The role of cosmic microwave background (CMB) polarisation data in constraining the presence of primordial isocurvature modes is examined. While the MAP satellite mission will be unable to simultaneously constrain isocurvature modes and cosmological parameters, the PLANCK mission will be able to set strong limits on the presence of isocurvature modes if it makes a precise measurement of the CMB polarisation sky. We find that if we allow for the possible presence of isocurvature modes, the recently obtained BOOMERANG measurement of the curvature of the universe fails. However, a comparably sensitive polarisation measurement on the same angular scales will permit a determination of the curvature of the universe without the prior assumption of adiabaticity.

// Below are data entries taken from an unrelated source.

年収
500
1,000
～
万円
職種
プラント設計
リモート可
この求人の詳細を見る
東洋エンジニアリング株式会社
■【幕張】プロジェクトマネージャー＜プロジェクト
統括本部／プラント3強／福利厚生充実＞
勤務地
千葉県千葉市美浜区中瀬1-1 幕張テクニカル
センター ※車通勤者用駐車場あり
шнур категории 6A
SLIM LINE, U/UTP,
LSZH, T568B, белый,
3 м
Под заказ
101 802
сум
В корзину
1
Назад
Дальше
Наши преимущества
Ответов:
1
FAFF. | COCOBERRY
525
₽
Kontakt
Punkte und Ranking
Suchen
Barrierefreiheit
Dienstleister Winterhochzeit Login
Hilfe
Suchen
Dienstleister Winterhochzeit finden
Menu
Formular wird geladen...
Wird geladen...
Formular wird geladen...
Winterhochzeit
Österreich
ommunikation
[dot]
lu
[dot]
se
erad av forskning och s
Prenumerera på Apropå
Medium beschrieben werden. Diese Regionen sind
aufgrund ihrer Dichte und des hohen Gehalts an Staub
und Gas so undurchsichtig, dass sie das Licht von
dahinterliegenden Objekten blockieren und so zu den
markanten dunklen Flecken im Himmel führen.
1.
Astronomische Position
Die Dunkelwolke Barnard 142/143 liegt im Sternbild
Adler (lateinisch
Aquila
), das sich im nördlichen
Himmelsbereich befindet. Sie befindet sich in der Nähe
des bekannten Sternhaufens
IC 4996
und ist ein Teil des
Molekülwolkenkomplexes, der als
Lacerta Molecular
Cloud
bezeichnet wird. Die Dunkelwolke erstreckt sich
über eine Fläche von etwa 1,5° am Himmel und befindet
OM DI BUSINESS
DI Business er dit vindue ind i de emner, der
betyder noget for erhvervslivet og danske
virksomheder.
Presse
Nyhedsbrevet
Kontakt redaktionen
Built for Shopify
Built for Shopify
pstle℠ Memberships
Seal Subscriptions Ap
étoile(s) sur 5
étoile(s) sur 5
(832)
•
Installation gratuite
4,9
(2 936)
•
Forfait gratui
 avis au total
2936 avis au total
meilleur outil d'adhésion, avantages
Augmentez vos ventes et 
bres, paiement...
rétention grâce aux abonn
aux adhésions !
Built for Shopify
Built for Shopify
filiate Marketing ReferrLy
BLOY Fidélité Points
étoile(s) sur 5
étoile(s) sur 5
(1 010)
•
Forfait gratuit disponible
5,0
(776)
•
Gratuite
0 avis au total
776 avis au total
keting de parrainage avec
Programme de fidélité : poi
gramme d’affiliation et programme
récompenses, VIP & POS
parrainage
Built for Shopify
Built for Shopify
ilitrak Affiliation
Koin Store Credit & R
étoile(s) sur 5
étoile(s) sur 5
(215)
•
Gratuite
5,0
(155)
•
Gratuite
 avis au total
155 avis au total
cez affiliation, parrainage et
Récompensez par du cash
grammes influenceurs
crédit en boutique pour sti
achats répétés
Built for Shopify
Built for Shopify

Constraining Isocurvature Perturbations with CMB Polarization

TL;DR

The role of cosmic microwave background polarization data in constraining the presence of primordial isocurvature modes is examined and a comparably sensitive polarization measurement on the same angular scales will permit a determination of the curvature without the prior assumption of adiabaticity.

Abstract

The role of cosmic microwave background (CMB) polarisation data in constraining the presence of primordial isocurvature modes is examined. While the MAP satellite mission will be unable to simultaneously constrain isocurvature modes and cosmological parameters, the PLANCK mission will be able to set strong limits on the presence of isocurvature modes if it makes a precise measurement of the CMB polarisation sky. We find that if we allow for the possible presence of isocurvature modes, the recently obtained BOOMERANG measurement of the curvature of the universe fails. However, a comparably sensitive polarisation measurement on the same angular scales will permit a determination of the curvature of the universe without the prior assumption of adiabaticity.

Paper Structure

This paper contains 1 equation, 4 figures, 1 table.

Figures (4)

  • Figure 1: CMB multipole spectra for the various modes, their cross-correlations, variations in the cosmological parameters. From top to bottom the rows show $l(l+1)C_l/2\pi$ for the temperature, polarization, and temperature-polarization cross correlation, respectively, in $\mu K.$ The $C_l$ spectra for the various modes and their cross correlations are shown in the first two columns. The rightmost column shows the derivatives of the spectra with respect to the different cosmological parameters. The modes are indicated as follows: adiabatic (AD), neutrino isocurvature velocity (NIV), baryon isocurvature (BI), and neutrino isocurvature density (NID). A fiducial model with the parameter choices $\Omega_b=0.06,~\Omega_\Lambda=0.69, ~\Omega_{cdm}=0.25,~h=0.65,~\tau_{reion} =0.1$ and $n_s=1$ has been assumed. Because the CDM isocurvature mode produces a spectrum nearly identical to that of the BI mode, it is not considered separately.
  • Figure 2: Breaking the degeneracies with polarization. The top panel indicates the delicate cancellation in the temperature power spectrum between the various components of the most uncertain principal direction. The lower panels show how this cancellation is broken in the polarization and temperature-polarization cross-correlation spectra.
  • Figure 3: When only temperature information from PLANCK is taken into account, the uncertainties in the four most poorly measured principal directions are 239%, 60%, 36%, and 23%. These numbers are the inverse square root of the corresponding eigenvalues of the Fisher matrix. When the polarization information anticipated from PLANCK is taken into account as well, these uncertainties are reduced to 11.1%, 10.3%, 6.6%, and 4.6%, respectively. The plots (from top to bottom, respectively) indicate the contributions of the polarisation information at each $l$ to diagonal elements of the Fisher matrix in these directions. The cross correlation contribution is by definition the difference between the total and that obtained from polarisation and temperature information taken separately.
  • Figure 4: Polarisation signal of the various modes on large angular scales ($l \hbox{$\sim$} \hbox{$<$} 100$). Measurements on these scales are largely responsible for the degeneracy breaking which polarisation measurements allow.